(Given information)
········

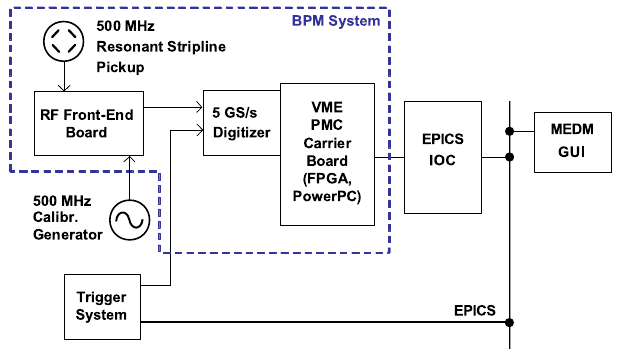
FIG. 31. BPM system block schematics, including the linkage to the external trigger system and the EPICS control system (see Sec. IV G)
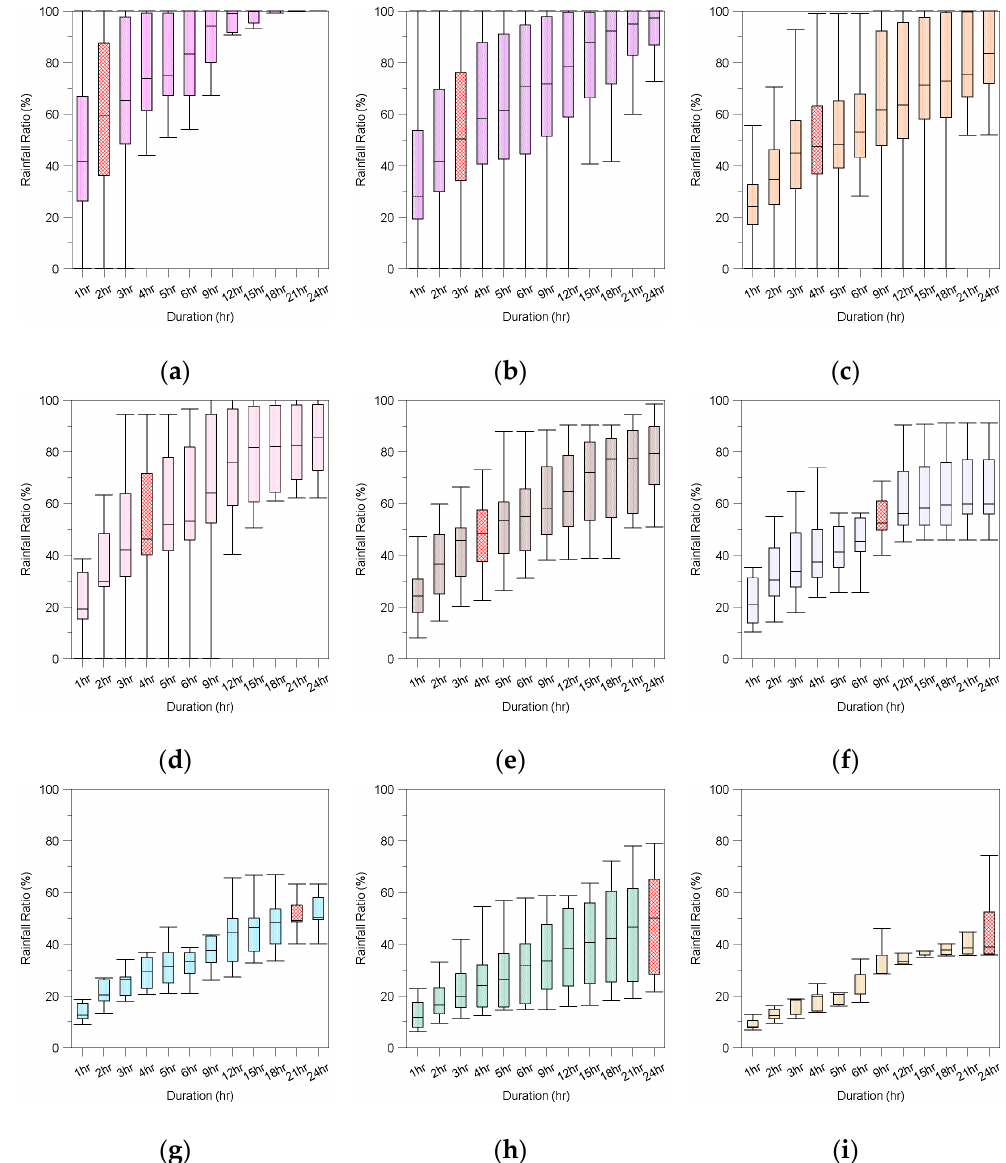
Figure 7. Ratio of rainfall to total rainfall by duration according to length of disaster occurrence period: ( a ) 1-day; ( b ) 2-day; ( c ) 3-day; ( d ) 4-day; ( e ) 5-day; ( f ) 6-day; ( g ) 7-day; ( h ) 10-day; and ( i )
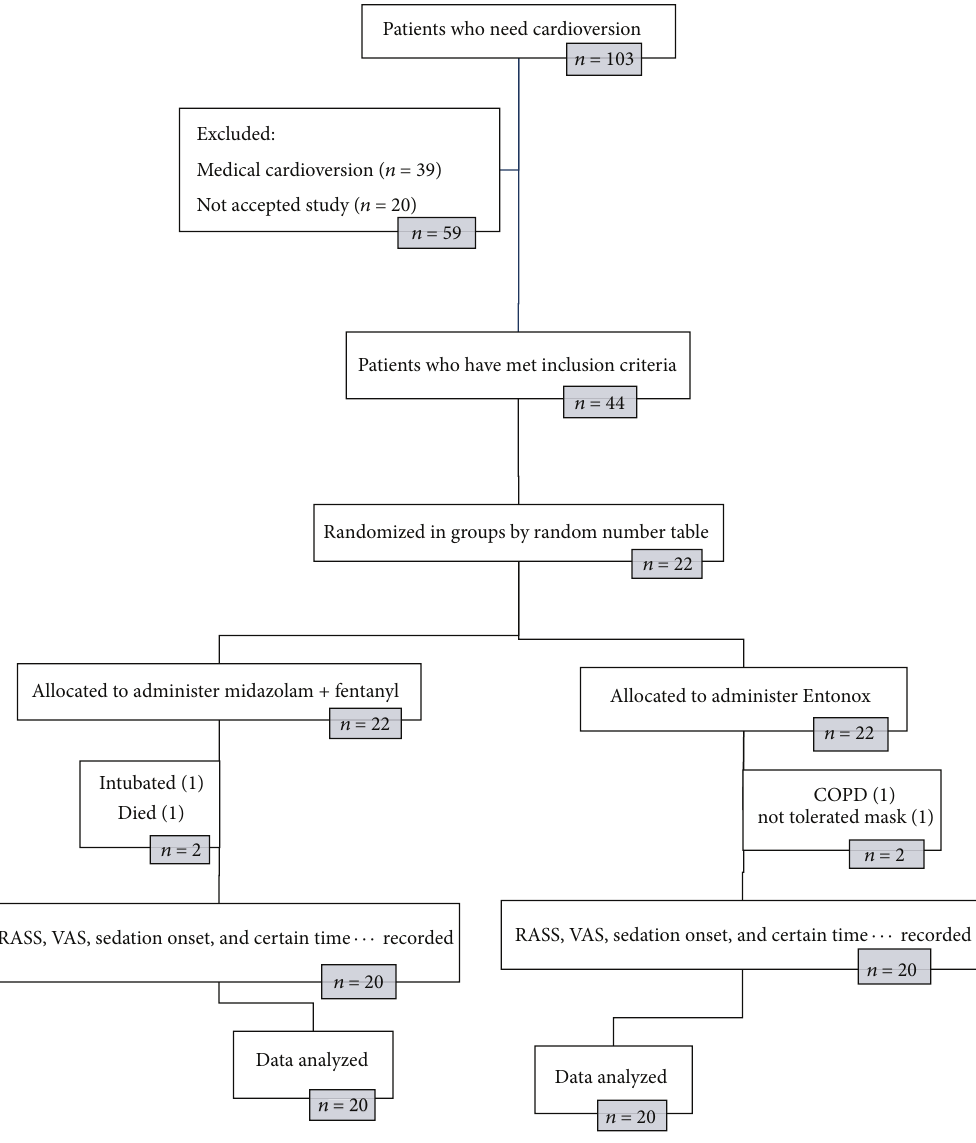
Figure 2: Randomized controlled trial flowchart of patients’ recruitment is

········

(Task requirements)
From the first line to the last, repeat the listing exactly and skip its images.

(Output below)
FIG. 31. BPM system block schematics, including the linkage to the external trigger system and the EPICS control system (see Sec. IV G)
Figure 7. Ratio of rainfall to total rainfall by duration according to length of disaster occurrence period: ( a ) 1-day; ( b ) 2-day; ( c ) 3-day; ( d ) 4-day; ( e ) 5-day; ( f ) 6-day; ( g ) 7-day; ( h ) 10-day; and ( i )
Figure 2: Randomized controlled trial flowchart of patients’ recruitment is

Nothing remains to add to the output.